No. Give one flag one job. If the same flag controls a new screen and a new pricing rule, your team cannot keep one change and drop the other without more rework.

What rollout plan works best for mobile?

Start with internal users or test accounts, then move to a small public slice like 1% to 5%, and grow in small steps while you watch crashes, errors, analytics, and support messages. After a clean full rollout, delete the old path instead of carrying it into the next release.

Why do old app versions make flag cleanup harder?

Mobile users keep old app versions longer than web users. That means a server-side flag can keep dead code alive for weeks or months, even after your team treats the new path as the real product.

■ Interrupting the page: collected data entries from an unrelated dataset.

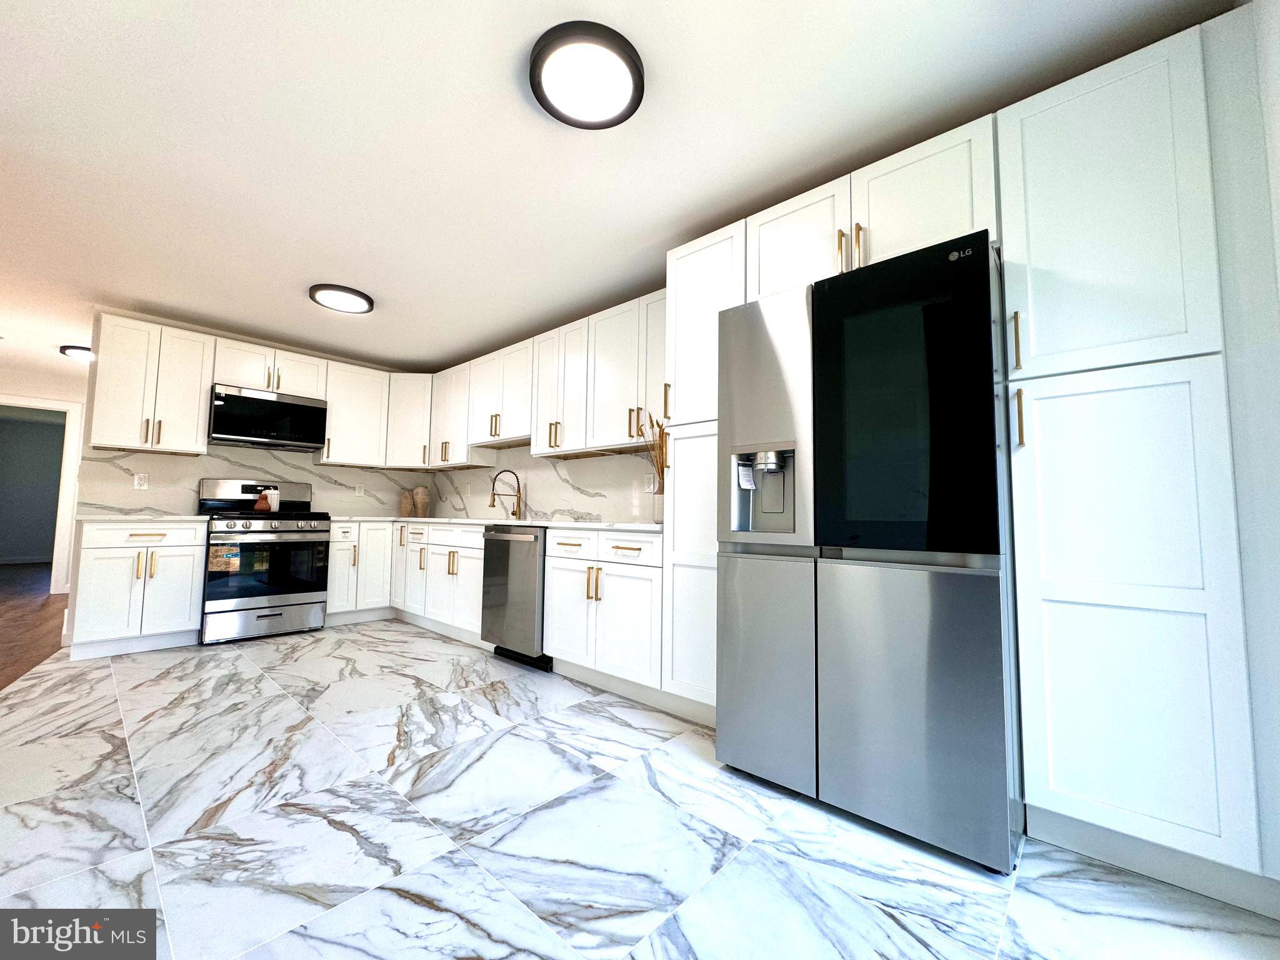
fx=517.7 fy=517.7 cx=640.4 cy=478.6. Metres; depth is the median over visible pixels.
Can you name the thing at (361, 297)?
ceiling light
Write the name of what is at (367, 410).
upper cabinet
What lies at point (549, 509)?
backsplash
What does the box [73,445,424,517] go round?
backsplash
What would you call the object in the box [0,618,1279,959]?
tile floor
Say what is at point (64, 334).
ceiling
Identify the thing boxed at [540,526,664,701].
base cabinet
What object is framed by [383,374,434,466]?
corner upper cabinet
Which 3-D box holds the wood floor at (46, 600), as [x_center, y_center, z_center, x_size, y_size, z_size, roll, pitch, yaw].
[-6.439,1.142,3.577,12.710,0.056,6.137,-3,-6,42]
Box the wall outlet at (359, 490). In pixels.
[354,483,364,496]
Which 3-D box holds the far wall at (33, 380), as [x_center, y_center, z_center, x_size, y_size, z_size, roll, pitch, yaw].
[-6.878,0.018,5.368,0.118,2.441,4.825,-3,-6,42]
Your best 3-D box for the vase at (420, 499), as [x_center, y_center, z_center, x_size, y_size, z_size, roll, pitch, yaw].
[-2.190,0.224,5.164,0.164,0.307,0.163,-3,-6,42]
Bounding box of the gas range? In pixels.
[198,478,333,643]
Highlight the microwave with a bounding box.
[206,383,329,451]
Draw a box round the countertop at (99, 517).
[72,512,211,521]
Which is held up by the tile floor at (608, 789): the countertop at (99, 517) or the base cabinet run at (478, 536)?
the base cabinet run at (478, 536)
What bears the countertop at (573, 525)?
on the base cabinet run at (478, 536)
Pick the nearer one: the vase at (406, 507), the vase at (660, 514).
the vase at (660, 514)
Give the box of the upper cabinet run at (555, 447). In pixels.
[428,286,663,466]
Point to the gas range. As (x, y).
(305, 530)
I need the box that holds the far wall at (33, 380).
[0,363,87,598]
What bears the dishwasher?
on the tile floor at (608, 789)
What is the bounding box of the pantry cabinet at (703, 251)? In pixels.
[662,219,747,720]
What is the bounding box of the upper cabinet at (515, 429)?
[466,336,534,448]
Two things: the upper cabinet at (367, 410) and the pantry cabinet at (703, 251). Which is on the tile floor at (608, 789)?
the pantry cabinet at (703, 251)
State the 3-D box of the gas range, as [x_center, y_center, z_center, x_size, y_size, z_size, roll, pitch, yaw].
[-2.979,0.611,4.112,0.718,1.198,0.759,-3,-6,42]
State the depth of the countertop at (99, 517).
3.51 m
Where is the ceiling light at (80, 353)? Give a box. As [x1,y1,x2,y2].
[59,344,94,360]
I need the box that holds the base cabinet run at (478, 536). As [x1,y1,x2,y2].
[328,521,484,645]
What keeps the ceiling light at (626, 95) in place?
attached to the ceiling
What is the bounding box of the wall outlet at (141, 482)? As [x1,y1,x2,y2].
[133,471,149,490]
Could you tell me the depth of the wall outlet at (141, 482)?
3.86 m
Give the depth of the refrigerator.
1.62 m
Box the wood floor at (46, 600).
[0,563,69,690]
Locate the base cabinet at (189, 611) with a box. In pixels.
[70,518,208,659]
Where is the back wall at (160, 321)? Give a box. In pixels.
[70,306,428,649]
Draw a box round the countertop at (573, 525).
[331,514,661,531]
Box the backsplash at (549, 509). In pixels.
[424,444,662,523]
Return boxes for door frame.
[0,395,81,592]
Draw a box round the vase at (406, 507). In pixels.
[398,488,414,517]
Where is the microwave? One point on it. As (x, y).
(305, 407)
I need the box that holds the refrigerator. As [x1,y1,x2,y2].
[713,231,1022,871]
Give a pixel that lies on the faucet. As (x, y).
(517, 480)
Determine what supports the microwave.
attached to the upper cabinet
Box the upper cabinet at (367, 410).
[316,358,391,466]
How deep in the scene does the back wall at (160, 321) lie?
3.81 m
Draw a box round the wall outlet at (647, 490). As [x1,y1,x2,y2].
[643,472,655,491]
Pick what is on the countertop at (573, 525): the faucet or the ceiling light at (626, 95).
the faucet
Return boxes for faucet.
[488,468,523,518]
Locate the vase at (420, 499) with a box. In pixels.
[412,485,431,516]
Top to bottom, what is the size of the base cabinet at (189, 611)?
0.882 m
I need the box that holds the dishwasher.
[480,523,551,670]
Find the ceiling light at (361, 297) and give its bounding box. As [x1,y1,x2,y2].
[308,283,374,313]
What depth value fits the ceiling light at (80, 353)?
4.79 m
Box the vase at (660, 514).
[649,486,665,523]
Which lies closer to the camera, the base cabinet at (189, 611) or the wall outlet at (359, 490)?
the base cabinet at (189, 611)
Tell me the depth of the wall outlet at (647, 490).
3.36 m
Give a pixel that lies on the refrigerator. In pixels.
(942, 617)
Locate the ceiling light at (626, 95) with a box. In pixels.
[528,21,644,128]
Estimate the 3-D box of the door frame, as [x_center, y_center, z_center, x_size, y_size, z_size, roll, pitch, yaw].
[-6.802,0.176,5.478,0.150,2.161,1.037,-3,-6,42]
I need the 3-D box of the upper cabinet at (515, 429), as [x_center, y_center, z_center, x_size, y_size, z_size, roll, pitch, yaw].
[-1.049,-0.651,4.278,0.884,0.751,0.360,-3,-6,42]
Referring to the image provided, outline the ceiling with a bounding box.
[0,0,1235,373]
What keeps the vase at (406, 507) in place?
on the countertop at (573, 525)
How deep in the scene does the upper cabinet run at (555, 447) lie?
3.66 m

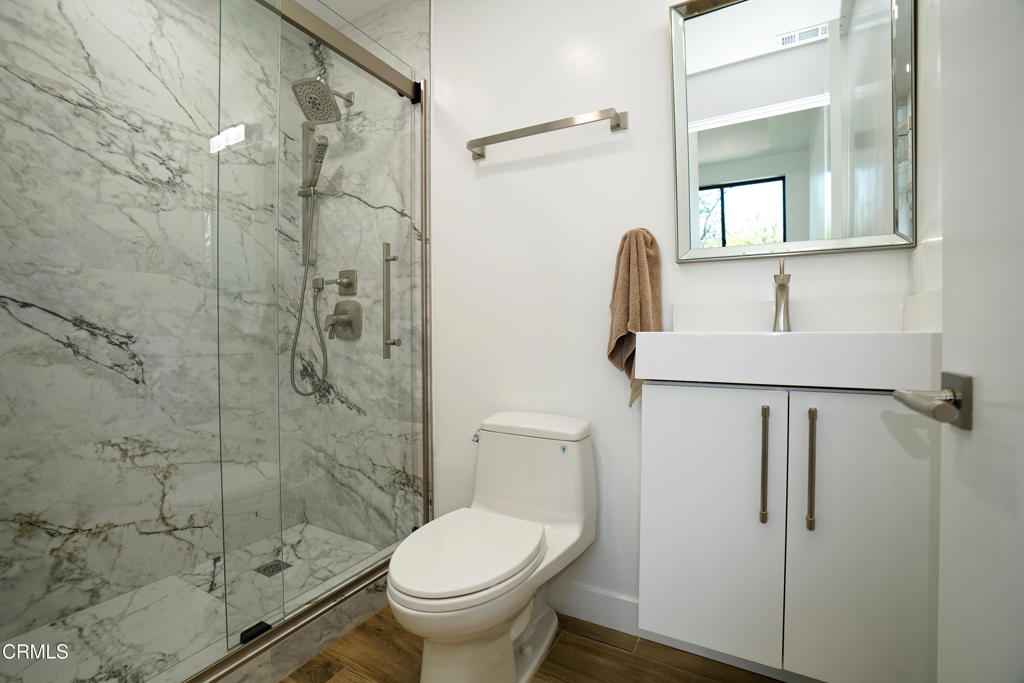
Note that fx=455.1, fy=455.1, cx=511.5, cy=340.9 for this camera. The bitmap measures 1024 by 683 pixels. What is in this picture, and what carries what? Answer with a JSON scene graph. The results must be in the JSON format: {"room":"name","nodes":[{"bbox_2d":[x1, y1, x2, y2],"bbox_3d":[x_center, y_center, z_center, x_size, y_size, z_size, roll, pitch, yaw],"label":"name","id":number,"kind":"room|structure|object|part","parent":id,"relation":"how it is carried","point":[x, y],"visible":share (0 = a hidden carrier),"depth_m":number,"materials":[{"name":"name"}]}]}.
{"room":"bathroom","nodes":[
{"label":"bathroom","id":0,"kind":"room"},
{"bbox_2d":[1,1,289,653],"bbox_3d":[-1.491,-0.227,1.607,0.120,2.397,1.439,1,1,29],"label":"shower wall","id":1,"kind":"structure","parent":0,"point":[17,80],"depth_m":1.65,"materials":[{"name":"stone"}]},
{"bbox_2d":[0,520,394,682],"bbox_3d":[-1.050,0.948,1.511,0.737,0.051,1.374,1,1,29],"label":"shower floor","id":2,"kind":"structure","parent":0,"point":[307,528],"depth_m":1.52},
{"bbox_2d":[255,558,290,576],"bbox_3d":[-0.967,0.919,1.846,0.101,0.005,0.102,1,1,29],"label":"shower drain","id":3,"kind":"object","parent":2,"relation":"in","point":[265,570],"visible":0.68,"depth_m":1.84,"materials":[{"name":"metal"}]},
{"bbox_2d":[289,2,424,544],"bbox_3d":[-0.720,-0.269,2.148,0.896,2.417,0.106,1,1,29],"label":"shower side wall","id":4,"kind":"structure","parent":0,"point":[375,206],"depth_m":1.92,"materials":[{"name":"stone"}]},
{"bbox_2d":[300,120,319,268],"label":"shower slide bar","id":5,"kind":"object","parent":4,"relation":"attached to","point":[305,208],"visible":0.67,"depth_m":2.13,"materials":[{"name":"silver metal"}]},
{"bbox_2d":[302,132,328,190],"bbox_3d":[-0.884,-0.808,2.050,0.118,0.231,0.062,1,1,29],"label":"hand shower","id":6,"kind":"object","parent":5,"relation":"attached to","point":[319,152],"visible":0.86,"depth_m":2.03,"materials":[{"name":"silver metal"}]},
{"bbox_2d":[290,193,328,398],"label":"shower hose","id":7,"kind":"object","parent":6,"relation":"hanging from","point":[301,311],"visible":0.82,"depth_m":2.10,"materials":[{"name":"silver metal"}]},
{"bbox_2d":[291,76,351,123],"bbox_3d":[-0.820,-1.068,2.009,0.188,0.197,0.255,1,1,29],"label":"shower head","id":8,"kind":"object","parent":4,"relation":"attached to","point":[323,92],"visible":0.91,"depth_m":1.96},
{"bbox_2d":[313,268,356,294],"bbox_3d":[-0.794,-0.266,2.048,0.167,0.122,0.085,1,1,29],"label":"shower valve","id":9,"kind":"object","parent":4,"relation":"attached to","point":[345,285],"visible":0.87,"depth_m":2.04,"materials":[{"name":"silver metal"}]},
{"bbox_2d":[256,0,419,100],"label":"shower door rail","id":10,"kind":"object","parent":4,"relation":"attached to","point":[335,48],"visible":0.82,"depth_m":1.54,"materials":[{"name":"silver metal"}]},
{"bbox_2d":[325,299,362,339],"bbox_3d":[-0.768,-0.098,2.030,0.180,0.181,0.083,1,1,29],"label":"shower valve","id":11,"kind":"object","parent":4,"relation":"attached to","point":[343,309],"visible":0.95,"depth_m":2.03,"materials":[{"name":"silver metal"}]},
{"bbox_2d":[315,0,402,20],"bbox_3d":[-0.408,-1.496,0.949,2.687,0.097,1.971,1,1,29],"label":"ceiling","id":12,"kind":"structure","parent":0,"point":[333,6],"depth_m":2.01,"materials":[{"name":"white paint"}]},
{"bbox_2d":[276,607,785,682],"bbox_3d":[-0.296,1.009,0.819,2.503,0.060,2.010,1,1,29],"label":"floor","id":13,"kind":"structure","parent":0,"point":[604,648],"depth_m":1.37,"materials":[{"name":"brown wood"}]},
{"bbox_2d":[162,546,395,682],"bbox_3d":[-0.732,0.896,1.330,0.130,0.117,1.378,1,1,29],"label":"shower curb","id":14,"kind":"object","parent":13,"relation":"on","point":[341,630],"visible":0.53,"depth_m":1.36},
{"bbox_2d":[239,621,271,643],"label":"door guide","id":15,"kind":"object","parent":14,"relation":"on","point":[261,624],"visible":0.51,"depth_m":1.28,"materials":[{"name":"black plastic"}]},
{"bbox_2d":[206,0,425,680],"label":"glass shower door","id":16,"kind":"structure","parent":14,"relation":"on","point":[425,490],"depth_m":1.48,"materials":[{"name":"glass"}]},
{"bbox_2d":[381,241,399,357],"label":"door handle","id":17,"kind":"object","parent":16,"relation":"attached to","point":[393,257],"visible":0.98,"depth_m":1.69,"materials":[{"name":"silver metal"}]},
{"bbox_2d":[386,411,596,682],"bbox_3d":[-0.057,0.612,1.327,0.415,0.717,0.730,1,1,29],"label":"toilet","id":18,"kind":"object","parent":13,"relation":"on","point":[516,429],"visible":0.99,"depth_m":1.26,"materials":[{"name":"white ceramic"}]},
{"bbox_3d":[-0.119,0.561,1.275,0.350,0.040,0.455,1,1,29],"label":"toilet lid","id":19,"kind":"part","parent":18,"relation":"part of","materials":[{"name":"white plastic"}]},
{"bbox_3d":[-0.122,0.317,1.543,0.034,0.031,0.047,1,1,29],"label":"flush lever","id":20,"kind":"part","parent":18,"relation":"part of","materials":[{"name":"silver metal"}]},
{"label":"tank lid","id":21,"kind":"part","parent":18,"relation":"part of","materials":[{"name":"white ceramic"}]},
{"bbox_2d":[432,0,923,625],"bbox_3d":[0.390,-0.238,1.564,1.723,2.404,0.109,1,1,29],"label":"back wall","id":22,"kind":"structure","parent":0,"point":[485,186],"depth_m":1.61,"materials":[{"name":"white paint"}]},
{"bbox_2d":[466,108,627,161],"bbox_3d":[0.100,-0.731,1.608,0.594,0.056,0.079,1,1,29],"label":"towel bar","id":23,"kind":"object","parent":22,"relation":"attached to","point":[477,154],"visible":0.98,"depth_m":1.55,"materials":[{"name":"silver metal"}]},
{"bbox_2d":[546,578,641,636],"bbox_3d":[0.300,0.913,1.552,1.257,0.112,0.015,1,1,29],"label":"baseboard","id":24,"kind":"structure","parent":22,"relation":"attached to","point":[592,596],"depth_m":1.56,"materials":[{"name":"white paint"}]},
{"bbox_2d":[607,226,662,406],"bbox_3d":[0.390,-0.076,1.442,0.171,0.587,0.106,1,1,29],"label":"hand towel","id":25,"kind":"object","parent":22,"relation":"attached to","point":[620,329],"visible":0.78,"depth_m":1.42,"materials":[{"name":"fabric"}]},
{"bbox_2d":[639,379,939,682],"bbox_3d":[0.664,0.377,1.139,0.614,0.662,0.436,1,1,29],"label":"vanity cabinet","id":26,"kind":"object","parent":22,"relation":"attached to","point":[676,540],"visible":0.88,"depth_m":0.96,"materials":[{"name":"white paint"}]},
{"bbox_3d":[0.469,0.454,1.127,0.293,0.661,0.032,1,1,29],"label":"cabinet door","id":27,"kind":"part","parent":26,"relation":"part of","materials":[{"name":"white paint"}]},
{"bbox_3d":[0.578,0.289,1.052,0.017,0.254,0.031,1,1,29],"label":"bar pull","id":28,"kind":"part","parent":26,"relation":"part of","materials":[{"name":"silver metal"}]},
{"bbox_2d":[629,329,940,391],"bbox_3d":[0.634,0.033,1.095,0.595,0.102,0.418,1,1,29],"label":"sink","id":29,"kind":"object","parent":26,"relation":"on","point":[676,333],"visible":0.95,"depth_m":0.92,"materials":[{"name":"white ceramic"}]},
{"bbox_2d":[772,258,791,332],"bbox_3d":[0.715,-0.124,1.203,0.049,0.200,0.139,1,1,29],"label":"faucet","id":30,"kind":"object","parent":29,"relation":"on","point":[786,301],"visible":0.99,"depth_m":1.22,"materials":[{"name":"silver metal"}]},
{"bbox_3d":[0.657,0.286,1.008,0.016,0.257,0.030,1,1,29],"label":"bar pull","id":31,"kind":"part","parent":26,"relation":"part of","materials":[{"name":"metal"}]},
{"bbox_3d":[0.751,0.466,0.966,0.254,0.686,0.033,1,1,29],"label":"cabinet door","id":32,"kind":"part","parent":26,"relation":"part of","materials":[{"name":"white paint"}]},
{"bbox_2d":[669,0,915,262],"bbox_3d":[0.744,-0.625,1.254,0.577,0.777,0.033,1,1,29],"label":"mirror","id":33,"kind":"object","parent":22,"relation":"attached to","point":[754,170],"visible":0.99,"depth_m":1.25,"materials":[{"name":"mirror"}]},
{"bbox_2d":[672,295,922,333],"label":"backsplash","id":34,"kind":"structure","parent":22,"relation":"attached to","point":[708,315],"depth_m":1.23,"materials":[{"name":"white stone"}]},
{"bbox_2d":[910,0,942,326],"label":"right wall","id":35,"kind":"structure","parent":0,"point":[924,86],"depth_m":1.06,"materials":[{"name":"white paint"}]},
{"bbox_2d":[936,1,1023,682],"bbox_3d":[0.415,-0.078,0.255,0.039,2.131,0.804,1,1,29],"label":"door","id":36,"kind":"structure","parent":35,"relation":"attached to","point":[944,287],"depth_m":0.52,"materials":[{"name":"white paint"}]},
{"bbox_2d":[892,370,973,430],"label":"door handle","id":37,"kind":"object","parent":36,"relation":"attached to","point":[910,405],"visible":0.92,"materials":[{"name":"silver metal"}]}
]}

How should we handle local flag overrides?

Keep every override in one debug menu and show where the value comes from, like default, remote, or local override. Add a one-tap reset so testers can clear old state fast and avoid strange bug reports.

Where should the app read a flag?

Read the flag once near the entry point and pass a clear state down through the flow. When the same flag pops up in UI code, analytics, helpers, and API logic, removal gets slow and risky.

What are the signs that a flag turned into technical debt?

Watch for flags with no owner, no removal date, or no clear reason to stay. You should also worry when QA asks which branch still matters, developers edit both paths, or nobody knows which experience users actually saw.

What should we review before each release?

Do a quick review of every active flag before release. Check its age, owner, default value, live path, old references in code, and cleanup task. If a flag fails any of those checks, fix it while the change still feels fresh.